TOSCA is so complicated! Help!

I know, right? Now imagine writing a parser for it... Not only is it a complex language, but the specification itself (as of version 1.1) has many contradictions, errors, and gaps.

To help you out we've included examples of TOSCA core grammatical features, with some running commentary. Treat them as your playground. Also, if you have 4 hours to spare, grab some snacks, get comfortable, and watch this free online course for TOSCA 1.0: part 1, part 2.

(Author's note: This is my second take at writing a TOSCA parser, after learning a great deal from my previous efforts in AriaTosca, an incubation project under the Apache Software Foundation. I am grateful to Cloudify for funding much of the AriaTosca project. Note, however, that Puccini is a fresh start initiated by myself with no commercial backing. It does not use AriaTosca code and has a radically different architecture as well as very different goals.)

Why doesn't the TOSCA parser tell me which line number in the relevant file a problem occurred?
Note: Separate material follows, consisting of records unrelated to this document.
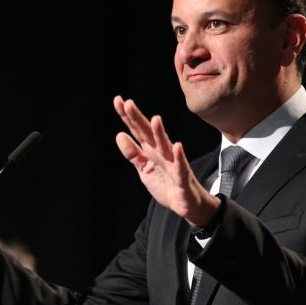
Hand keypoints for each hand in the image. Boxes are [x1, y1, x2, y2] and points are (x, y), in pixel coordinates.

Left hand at [113, 96, 218, 226]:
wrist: (187, 204)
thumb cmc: (167, 184)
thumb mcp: (144, 169)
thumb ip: (133, 153)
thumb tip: (120, 135)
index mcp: (151, 151)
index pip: (137, 130)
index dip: (128, 117)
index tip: (118, 101)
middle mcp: (162, 153)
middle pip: (148, 134)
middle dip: (139, 119)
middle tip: (129, 104)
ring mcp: (173, 164)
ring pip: (165, 146)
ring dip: (160, 133)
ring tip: (155, 120)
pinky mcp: (182, 178)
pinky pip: (180, 167)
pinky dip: (179, 157)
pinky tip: (177, 147)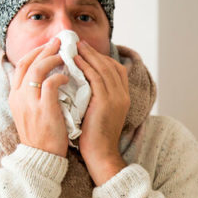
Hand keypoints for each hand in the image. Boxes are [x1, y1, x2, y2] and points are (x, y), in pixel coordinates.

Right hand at [8, 38, 69, 156]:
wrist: (41, 157)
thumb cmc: (42, 135)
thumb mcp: (32, 111)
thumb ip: (35, 94)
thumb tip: (49, 77)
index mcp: (15, 95)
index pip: (22, 65)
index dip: (36, 52)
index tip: (50, 46)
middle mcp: (18, 96)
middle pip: (28, 62)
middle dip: (45, 49)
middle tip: (60, 41)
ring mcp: (29, 102)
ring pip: (37, 69)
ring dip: (53, 59)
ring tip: (66, 55)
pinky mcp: (43, 109)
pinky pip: (50, 84)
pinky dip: (59, 77)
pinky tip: (68, 77)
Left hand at [74, 41, 130, 185]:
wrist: (101, 155)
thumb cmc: (95, 138)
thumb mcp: (99, 114)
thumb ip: (96, 99)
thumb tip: (82, 86)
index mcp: (123, 97)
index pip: (116, 70)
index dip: (102, 59)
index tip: (87, 52)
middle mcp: (122, 95)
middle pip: (110, 65)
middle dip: (94, 52)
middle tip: (78, 42)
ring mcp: (116, 97)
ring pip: (103, 68)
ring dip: (88, 54)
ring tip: (75, 46)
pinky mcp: (106, 101)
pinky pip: (95, 77)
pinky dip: (85, 65)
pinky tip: (74, 59)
Unfortunately, our YAML parser doesn't expose this information. There is an open issue for it, and if it's resolved we will add this important feature in the future.

Why is it called "Puccini"?

Giacomo Puccini was the composer of the Tosca opera (based on Victorien Sardou's play, La Tosca), as well as La bohème, Madama Butterfly, and other famous works. The theme here is orchestration, orchestras, composition, and thus operas. Capiche?

How to pronounce "Puccini"?

For a demonstration of its authentic 19th-century Italian pronunciation see this clip.